La Bis y sus seis vidas

La Bis vivió seis vidas en 99 años. Hoy me concentraré en la adolescente que huyó de España.

La Bis y sus seis vidas
Pamela Cerdeira

La Bis vivió seis vidas en 99 años. La de la niña que perdió a su hermana por el cáncer cuando la enfermedad no conocía su nombre; la de la adolescente hija de un político republicano que tuvo que huir de la guerra civil española; la joven que llegó a México y se hizo de una vida gracias a una máquina de coser, muestra de la generosidad de todo un pueblo; la madre dura; la abuela y bisabuela dulce que coleccionaba chocolates; y la de la mujer que sobrevivió una pandemia y en sus últimos meses la visitó los inicios de una demencia que amenazaba con llevarse sus recuerdos más preciados.

Hoy me concentraré en la adolescente que huyó de España. Esta historia no es una fiel transcripción de lo que pasó, es lo que ella vivió mezclado con lo que me quiso contar, lo que yo entendí y lo que mis recuerdos me permiten escribir. ¿Por qué hoy? ¿Por qué aquí? Porque una visita al Museo Kaluz me recordó una parte de su historia. La exposición ‘Cicatrices del Cautiverio’ comprende una serie de dibujos de Francisco Marco Chilet, artista valenciano, que quedó atrapado en los campos de concentración (¿o le llamaban internamiento?) donde eran recibidos los refugiados españoles por el gobierno francés. Una vez libre, Chilet cruzó el mar para llegar a República Dominicana, la bis llegó a México, y lo demás es otra historia.
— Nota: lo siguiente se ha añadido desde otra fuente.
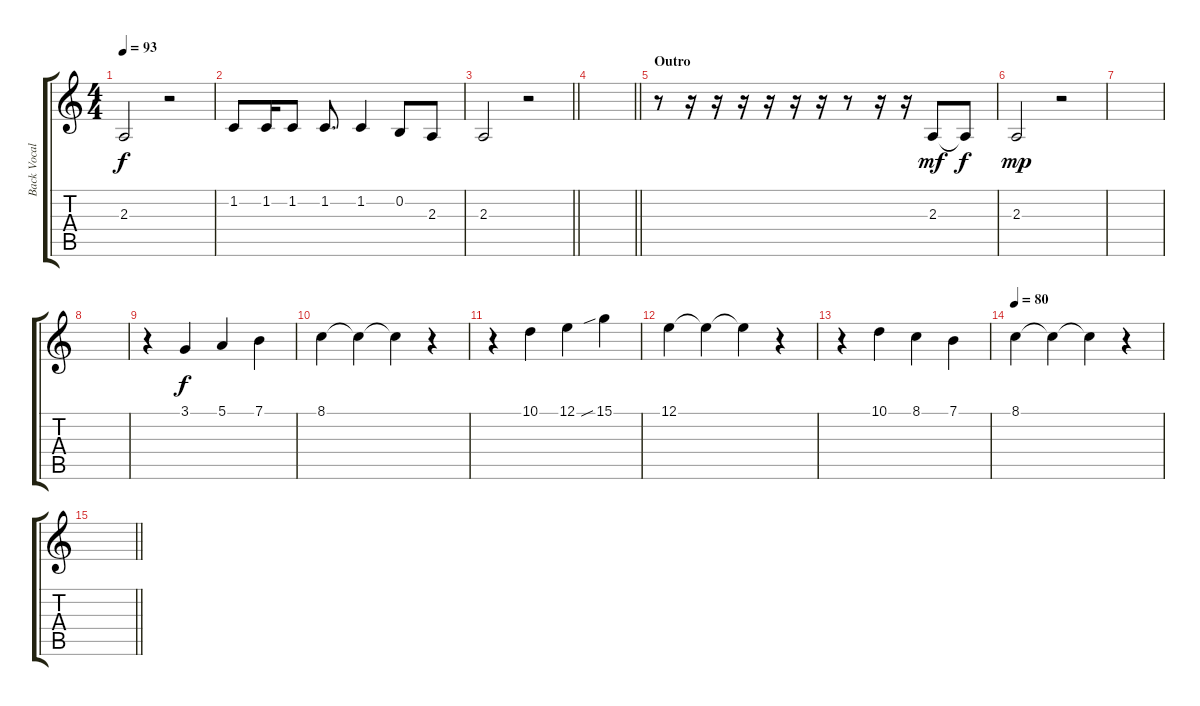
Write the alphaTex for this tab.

\track ("Back Vocal" "Back Vocal") {instrument frenchhorn}
\staff {score tabs}
\tuning (E4 B3 G3 D3 A2 E2) {hide}
\ts (4 4)
\tempo 93
\clef g2
\ks c
2.3.2{dy f} r.2 |
1.2.8 1.2.16 1.2.8 1.2.8{d} 1.2.4 0.2.8 2.3.8 |
\barLineRight lightlight
2.3.2 r.2 |
\barLineRight lightlight
|
\section ("" "Outro")
r.8 r.16 r.16 r.16 r.16 r.16 r.16 r.8 r.16 r.16 2.3.8{dy mf instrument flute} 2.3{t}.8{dy f} |
2.3.2{dy mp} r.2 |
|
|
r.4 3.1.4{dy f instrument whistle} 5.1.4 7.1.4 |
8.1.4 8.1{t}.4 8.1{t}.4 r.4 |
r.4 10.1.4 12.1.4 15.1{sib}.4 |
12.1.4 12.1{t}.4 12.1{t}.4 r.4 |
r.4 10.1.4 8.1.4 7.1.4 |
\tempo 80
8.1.4 8.1{t}.4 8.1{t}.4 r.4 |
\barLineRight lightlight
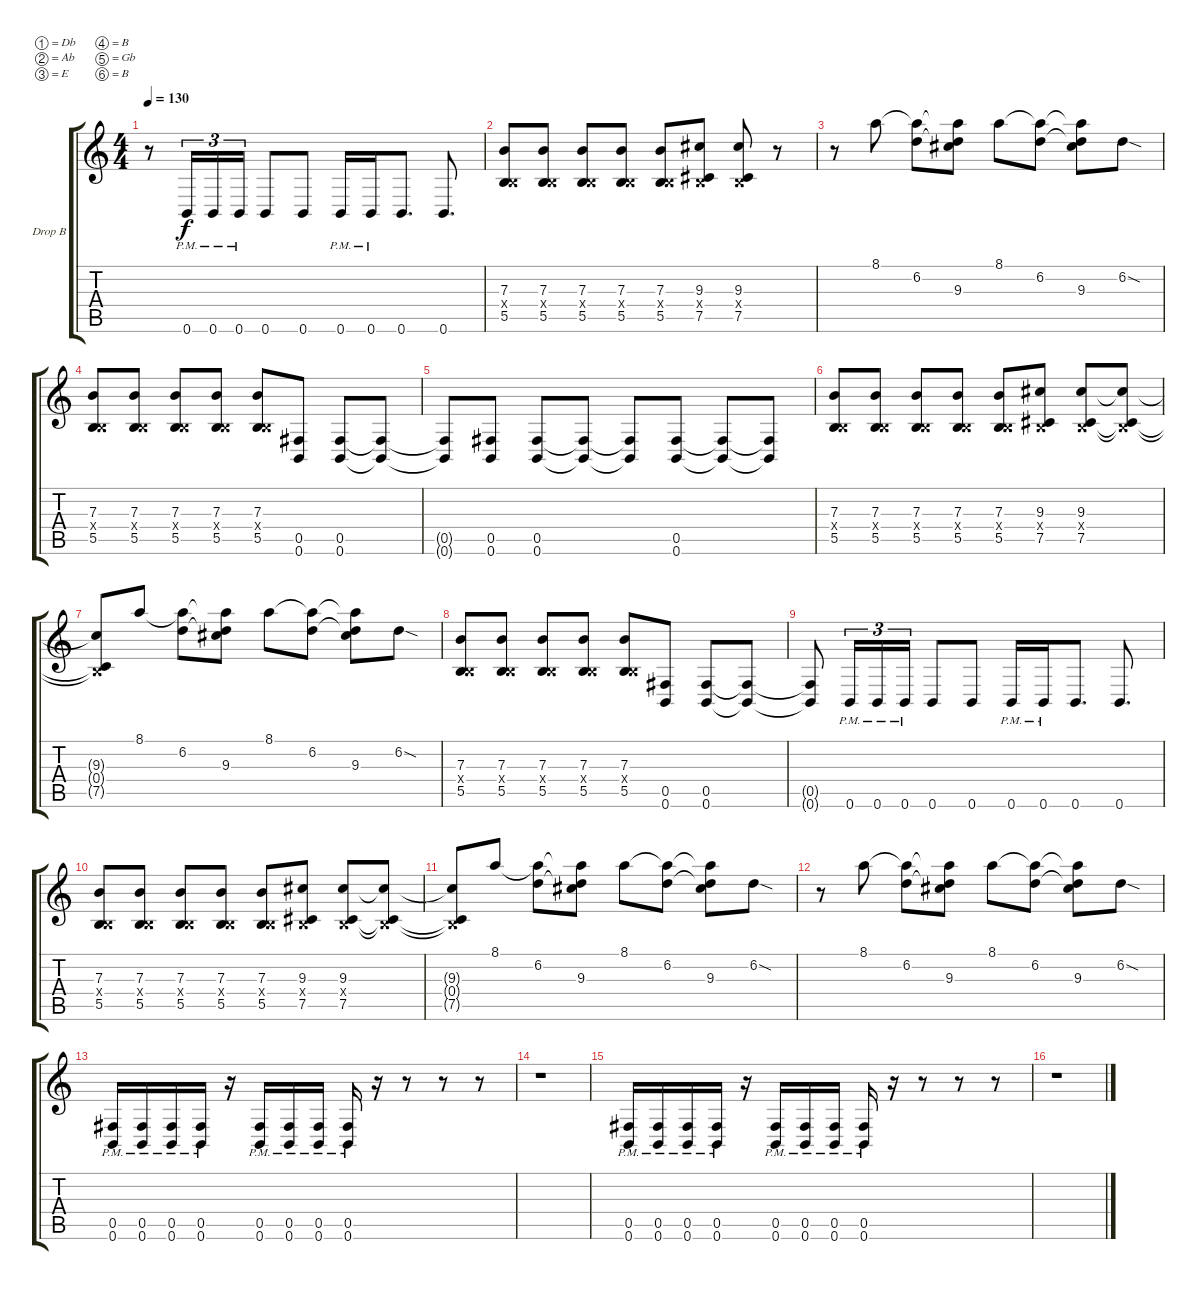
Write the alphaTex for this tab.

\bracketExtendMode groupsimilarinstruments
\firstSystemTrackNameOrientation horizontal
\otherSystemsTrackNameOrientation horizontal
\track ("Mandolin" "Drop B") {instrument distortionguitar}
\staff {score tabs}
\tuning (Db4 Ab3 E3 B2 Gb2 B1)
\ts (4 4)
\tempo 130
\clef g2
\ks c
r.8{dy f} 0.6{pm}.16{tu (3 2)} 0.6{pm}.16{tu (3 2)} 0.6{pm}.16{tu (3 2)} 0.6.8 0.6.8 0.6{pm}.16 0.6{pm}.16 0.6.8{d} 0.6.8{d} |
(5.5 7.3 0.4{x}).8 (5.5 7.3 0.4{x}).8 (5.5 7.3 0.4{x}).8 (5.5 7.3 0.4{x}).8 (5.5 7.3 0.4{x}).8 (9.3 7.5 0.4{x}).8 (9.3 7.5 0.4{x}).8 r.8 |
r.8 8.1.8 (6.2 8.1{t}).8 (9.3 8.1{t} 6.2{t}).8 8.1.8 (6.2 8.1{t}).8 (9.3 8.1{t} 6.2{t}).8 6.2{sod}.8 |
(5.5 7.3 0.4{x}).8 (7.3 5.5 0.4{x}).8 (7.3 5.5 0.4{x}).8 (7.3 5.5 0.4{x}).8 (7.3 5.5 0.4{x}).8 (0.5 0.6).8 (0.5 0.6).8 (0.5{t} 0.6{t}).8 |
(0.5{t} 0.6{t}).8 (0.6 0.5).8 (0.6 0.5).8 (0.6{t} 0.5{t}).8 (0.6{t} 0.5{t}).8 (0.5 0.6).8 (0.5{t} 0.6{t}).8 (0.5{t} 0.6{t}).8 |
(5.5 7.3 0.4{x}).8 (5.5 7.3 0.4{x}).8 (5.5 7.3 0.4{x}).8 (5.5 7.3 0.4{x}).8 (5.5 7.3 0.4{x}).8 (9.3 7.5 0.4{x}).8 (9.3 7.5 0.4{x}).8 (7.5{t} 0.4{x t} 9.3{t}).8 |
(7.5{t} 0.4{x t} 9.3{t}).8 8.1.8 (6.2 8.1{t}).8 (9.3 8.1{t} 6.2{t}).8 8.1.8 (6.2 8.1{t}).8 (9.3 8.1{t} 6.2{t}).8 6.2{sod}.8 |
(5.5 7.3 0.4{x}).8 (7.3 5.5 0.4{x}).8 (7.3 5.5 0.4{x}).8 (7.3 5.5 0.4{x}).8 (7.3 5.5 0.4{x}).8 (0.5 0.6).8 (0.5 0.6).8 (0.5{t} 0.6{t}).8 |
(0.5{t} 0.6{t}).8 0.6{pm}.16{tu (3 2)} 0.6{pm}.16{tu (3 2)} 0.6{pm}.16{tu (3 2)} 0.6.8 0.6.8 0.6{pm}.16 0.6{pm}.16 0.6.8{d} 0.6.8{d} |
(5.5 7.3 0.4{x}).8 (5.5 7.3 0.4{x}).8 (5.5 7.3 0.4{x}).8 (5.5 7.3 0.4{x}).8 (5.5 7.3 0.4{x}).8 (9.3 7.5 0.4{x}).8 (9.3 7.5 0.4{x}).8 (9.3{t} 0.4{x t} 7.5{t}).8 |
(9.3{t} 0.4{x t} 7.5{t}).8 8.1.8 (6.2 8.1{t}).8 (9.3 8.1{t} 6.2{t}).8 8.1.8 (6.2 8.1{t}).8 (9.3 8.1{t} 6.2{t}).8 6.2{sod}.8 |
r.8 8.1.8 (6.2 8.1{t}).8 (9.3 8.1{t} 6.2{t}).8 8.1.8 (6.2 8.1{t}).8 (9.3 8.1{t} 6.2{t}).8 6.2{sod}.8 |
(0.5{pm} 0.6{pm}).16 (0.6{pm} 0.5{pm}).16 (0.5{pm} 0.6{pm}).16 (0.6{pm} 0.5{pm}).16 r.16 (0.5{pm} 0.6{pm}).16 (0.6{pm} 0.5{pm}).16 (0.5{pm} 0.6{pm}).16 (0.5{pm} 0.6{pm}).16 r.16 r.8 r.8 r.8 |
r.1 |
(0.5{pm} 0.6{pm}).16 (0.6{pm} 0.5{pm}).16 (0.5{pm} 0.6{pm}).16 (0.6{pm} 0.5{pm}).16 r.16 (0.5{pm} 0.6{pm}).16 (0.6{pm} 0.5{pm}).16 (0.5{pm} 0.6{pm}).16 (0.5{pm} 0.6{pm}).16 r.16 r.8 r.8 r.8 |
r.1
Tenía 16 años, las ideas de su padre obligaron a la pequeña familia de tres a salir huyendo. Una mamá enferma que cargaba con el duelo de una hija fantasma, y una adolescente que seguía los pasos de los suyos en un intento por sobrevivir. El recuerdo de las bombas lo llevaba en la piel. “Cayeron en el edificio que estaba a mi lado”, me contaba. “Pum, pum, sonó tan fuerte que pensamos nos había caído a nosotros, así que tuvimos que salir corriendo”. No había mucho que cargar, algunas cosas de valor, joyas, unas medias –¿quién pensaría en llevar unas medias?– y los conejos. Pensó que eran mascotas, o eso nos hacía creer en su narración, pero después explicaba que poco podía encariñarse con ellos, pues las “mascotas” eran las que aseguraban la comida del día siguiente.

Cuando llegaron a Francia, fueron llevados a uno de estos campos. “Fue horrible, pero hay que entender también al gobierno Francés ¿te imaginas cuánta gente les llegaba? Pues imagino que tendrían que concentrarlos en un solo lugar”. Explicaba como quien se aferra a ver algo de humanidad en medio del terror. Recordaba lo espantoso que era pero no se detenía mucho en sus detalles, pues ella y su familia pudieron dormir en un pequeño cuartito que tenía el vigilante del campo. Lo consiguieron porque su madre dio a cambio los dos paquetes de medias que llevaba con ella. Sí, fueron las medias, el objeto más preciado y valioso que jugaron la suerte de soborno que les permitió un par de noches más tranquilas. Después, un sacerdote los albergó en su iglesia y eso les permitió seguir su camino rumbo a México.

Como hija de migrante, crecí escuchando historias de barcos que llevan a un mundo mejor. La historia de mi papá y su (única) pelota de trapo que acabó en el mar, y la historia de la bis y las galletas duras que robaba para tener que comer. Hambre, hambre era lo que definía sus noches y días a bordo del Sinaia. También la incertidumbre, pues en esa nueva tierra prometían mucho trabajo para quienes quisieran llegar al campo, pero su padre era político y académico ¿de qué iban a vivir?

No fueron las bombas, ni los recuerdos de Francia o comerse a sus mascotas, lo que siempre ahogaba la mirada de la bis, era el recuerdo del generoso país con el que se encontró. Tanto, que ella y yo teníamos un pacto para cuando muriera, era un encargo especial. El 26 de julio de este año me tocó cumplir el pacto, es curioso el cómo una promesa puede mantenerte de la mano de alguien aun cuando tenga horas de haber dejado de respirar. Pero eso, se los contaré en otra ocasión.